═════ Provided material ═════

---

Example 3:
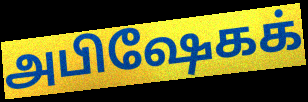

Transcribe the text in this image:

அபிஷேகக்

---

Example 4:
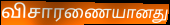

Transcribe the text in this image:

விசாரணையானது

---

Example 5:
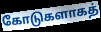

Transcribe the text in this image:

═════
═════ Provided material ═════

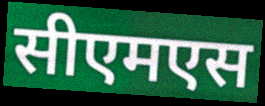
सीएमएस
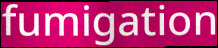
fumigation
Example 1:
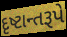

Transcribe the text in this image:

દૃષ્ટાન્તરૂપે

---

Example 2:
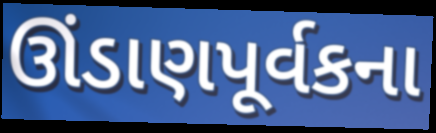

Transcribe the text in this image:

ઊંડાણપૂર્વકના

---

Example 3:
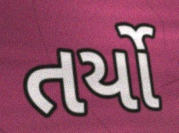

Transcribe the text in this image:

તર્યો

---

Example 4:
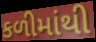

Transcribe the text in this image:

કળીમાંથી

═════

What you should do -
Filter the entries down to the lines that include the string "Example".

Reply to the task -
Example 3:
Example 4:
Example 5:
Example 1:
Example 2:
Example 3:
Example 4:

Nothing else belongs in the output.